**Task to carry out**
Keep every line of the data below that has the string "SIZZ" and present those lines.

**Input material**

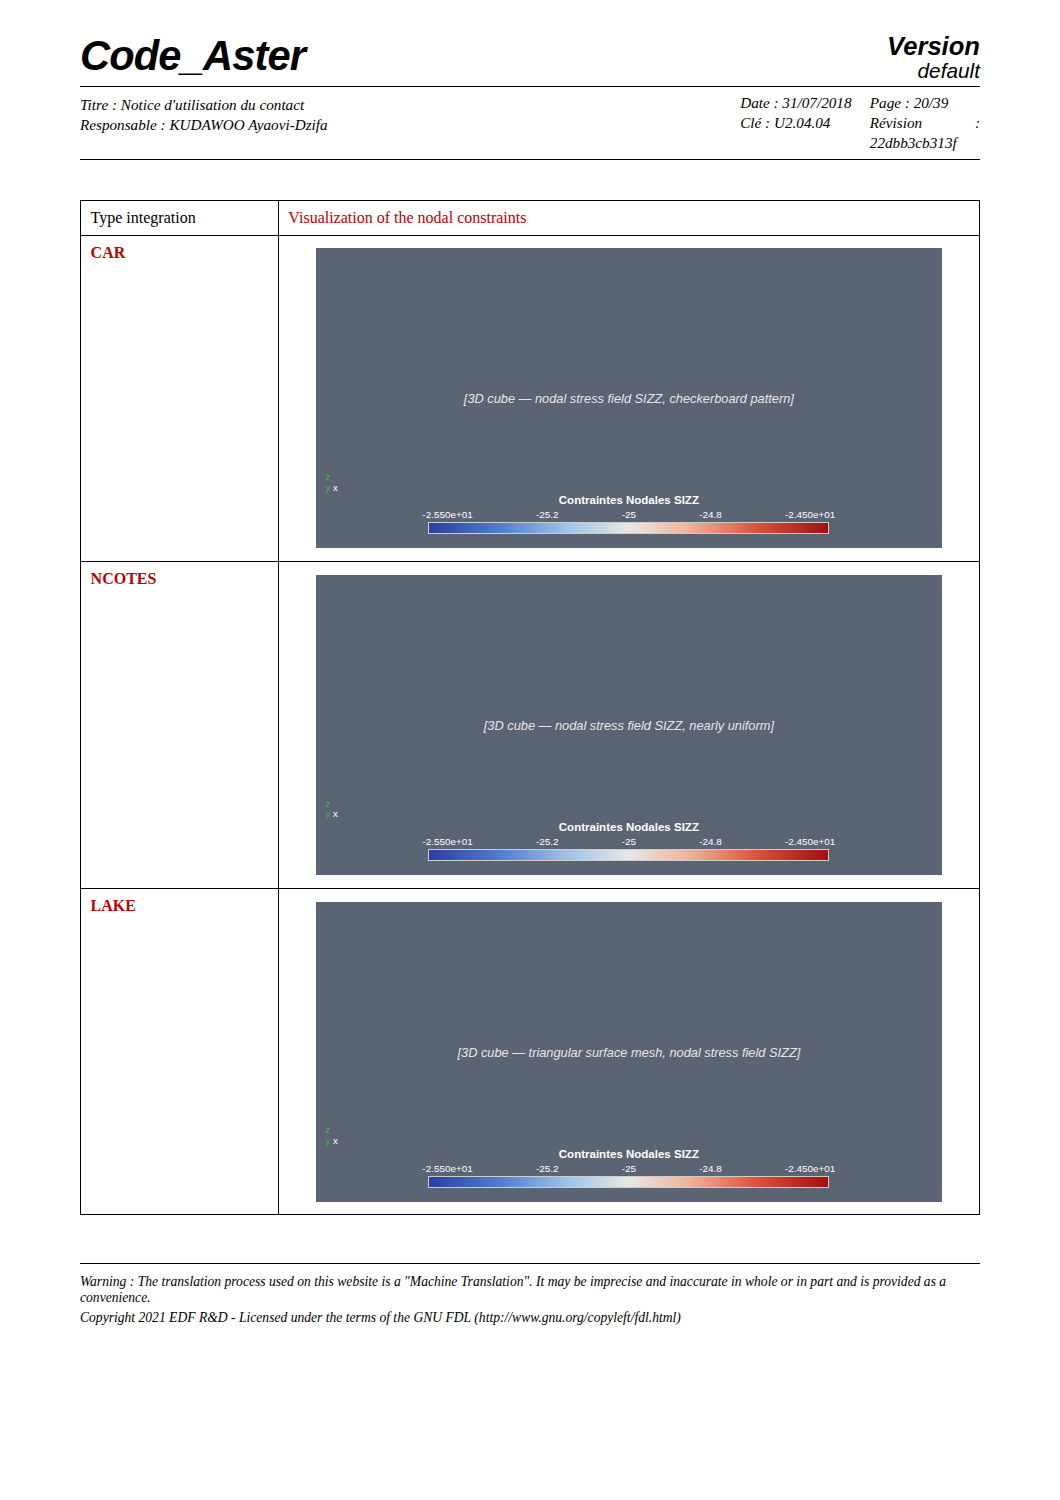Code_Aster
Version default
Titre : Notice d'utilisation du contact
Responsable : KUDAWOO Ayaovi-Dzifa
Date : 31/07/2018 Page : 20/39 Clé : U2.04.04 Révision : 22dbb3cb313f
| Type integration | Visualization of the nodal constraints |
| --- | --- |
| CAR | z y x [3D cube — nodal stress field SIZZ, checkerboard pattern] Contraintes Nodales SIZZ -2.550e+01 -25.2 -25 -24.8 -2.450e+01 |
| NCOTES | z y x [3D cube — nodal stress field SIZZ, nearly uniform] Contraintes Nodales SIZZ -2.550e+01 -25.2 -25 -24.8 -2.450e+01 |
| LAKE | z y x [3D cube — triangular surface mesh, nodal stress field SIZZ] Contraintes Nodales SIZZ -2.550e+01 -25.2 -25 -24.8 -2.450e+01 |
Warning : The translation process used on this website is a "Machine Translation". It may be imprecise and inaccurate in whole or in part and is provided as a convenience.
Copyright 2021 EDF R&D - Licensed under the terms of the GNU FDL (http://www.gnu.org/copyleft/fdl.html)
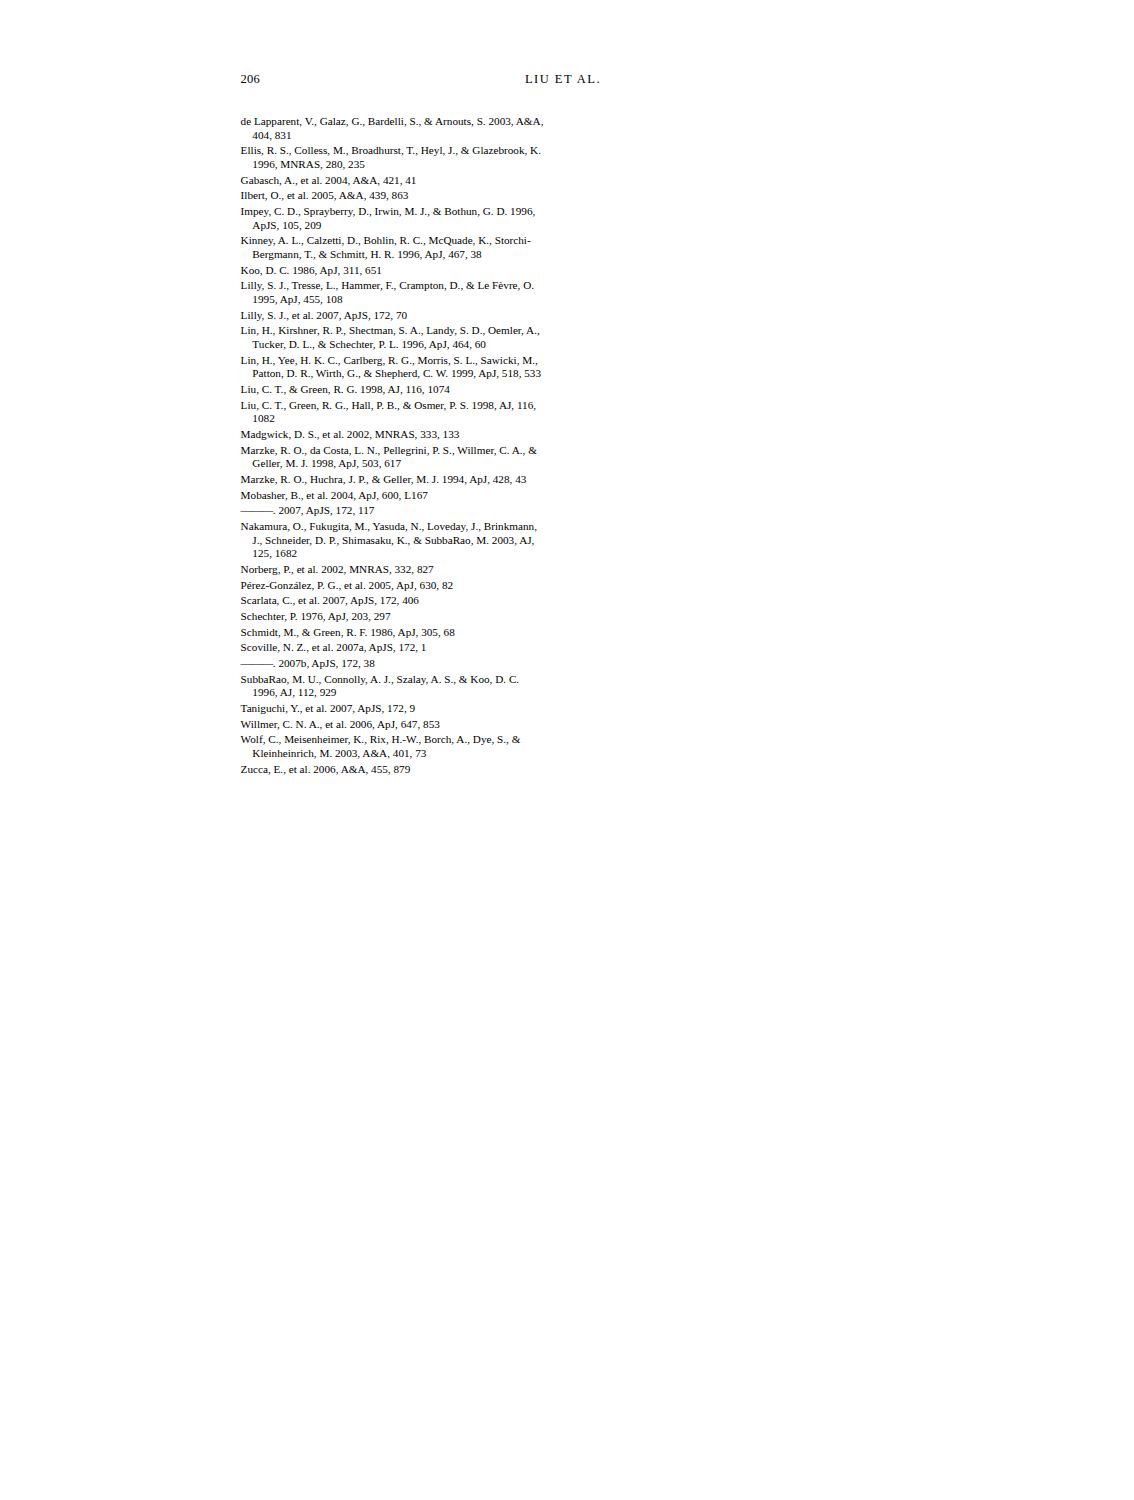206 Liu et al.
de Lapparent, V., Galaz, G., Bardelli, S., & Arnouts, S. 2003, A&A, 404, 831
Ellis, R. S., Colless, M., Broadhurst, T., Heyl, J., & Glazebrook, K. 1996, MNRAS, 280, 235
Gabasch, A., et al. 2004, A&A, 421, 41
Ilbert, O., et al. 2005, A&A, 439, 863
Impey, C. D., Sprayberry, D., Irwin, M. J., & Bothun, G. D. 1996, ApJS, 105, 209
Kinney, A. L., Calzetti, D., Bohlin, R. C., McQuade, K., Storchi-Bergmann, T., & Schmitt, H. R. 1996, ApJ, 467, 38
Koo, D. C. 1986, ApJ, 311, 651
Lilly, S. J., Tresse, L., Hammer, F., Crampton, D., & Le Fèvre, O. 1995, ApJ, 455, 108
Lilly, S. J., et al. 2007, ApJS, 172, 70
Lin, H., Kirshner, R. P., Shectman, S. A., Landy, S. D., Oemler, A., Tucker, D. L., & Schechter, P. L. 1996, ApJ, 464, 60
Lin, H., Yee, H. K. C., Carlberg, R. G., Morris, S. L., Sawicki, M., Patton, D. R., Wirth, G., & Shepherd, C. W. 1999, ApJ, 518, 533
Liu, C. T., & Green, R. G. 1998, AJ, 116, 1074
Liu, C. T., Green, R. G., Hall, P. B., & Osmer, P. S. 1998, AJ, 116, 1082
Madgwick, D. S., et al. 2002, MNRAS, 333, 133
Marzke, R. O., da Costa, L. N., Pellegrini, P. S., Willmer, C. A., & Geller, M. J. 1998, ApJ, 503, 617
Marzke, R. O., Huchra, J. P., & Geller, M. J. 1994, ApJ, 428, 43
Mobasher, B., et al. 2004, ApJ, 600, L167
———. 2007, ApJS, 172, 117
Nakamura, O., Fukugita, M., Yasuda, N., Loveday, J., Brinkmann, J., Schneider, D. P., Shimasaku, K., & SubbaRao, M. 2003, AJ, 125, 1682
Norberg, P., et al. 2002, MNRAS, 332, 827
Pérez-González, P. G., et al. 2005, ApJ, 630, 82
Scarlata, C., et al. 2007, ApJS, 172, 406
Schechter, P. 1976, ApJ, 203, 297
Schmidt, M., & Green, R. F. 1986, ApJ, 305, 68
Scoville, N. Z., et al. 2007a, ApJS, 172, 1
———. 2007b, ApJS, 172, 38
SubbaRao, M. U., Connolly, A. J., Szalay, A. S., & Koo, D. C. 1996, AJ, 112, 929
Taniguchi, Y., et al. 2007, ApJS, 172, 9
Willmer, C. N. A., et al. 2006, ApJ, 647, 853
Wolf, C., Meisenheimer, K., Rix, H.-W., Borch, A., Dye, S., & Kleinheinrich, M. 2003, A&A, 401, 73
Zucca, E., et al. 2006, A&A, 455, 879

--

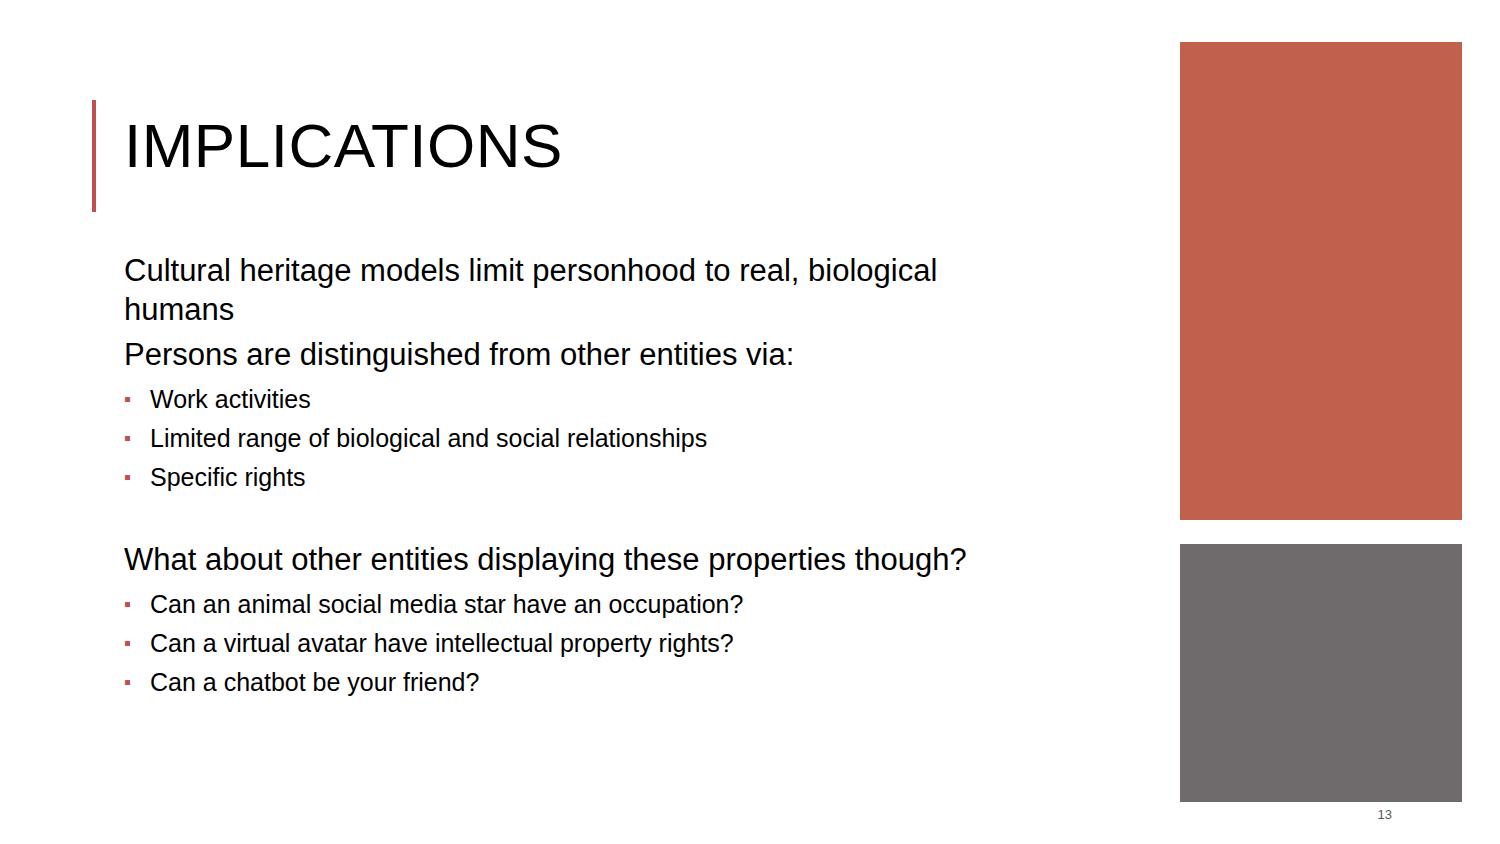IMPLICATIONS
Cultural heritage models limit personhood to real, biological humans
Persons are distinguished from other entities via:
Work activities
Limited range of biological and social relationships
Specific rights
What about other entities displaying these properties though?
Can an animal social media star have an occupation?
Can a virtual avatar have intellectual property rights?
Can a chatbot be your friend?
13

**Response to this exercise**
| CAR | z y x [3D cube — nodal stress field SIZZ, checkerboard pattern] Contraintes Nodales SIZZ -2.550e+01 -25.2 -25 -24.8 -2.450e+01 |
| NCOTES | z y x [3D cube — nodal stress field SIZZ, nearly uniform] Contraintes Nodales SIZZ -2.550e+01 -25.2 -25 -24.8 -2.450e+01 |
| LAKE | z y x [3D cube — triangular surface mesh, nodal stress field SIZZ] Contraintes Nodales SIZZ -2.550e+01 -25.2 -25 -24.8 -2.450e+01 |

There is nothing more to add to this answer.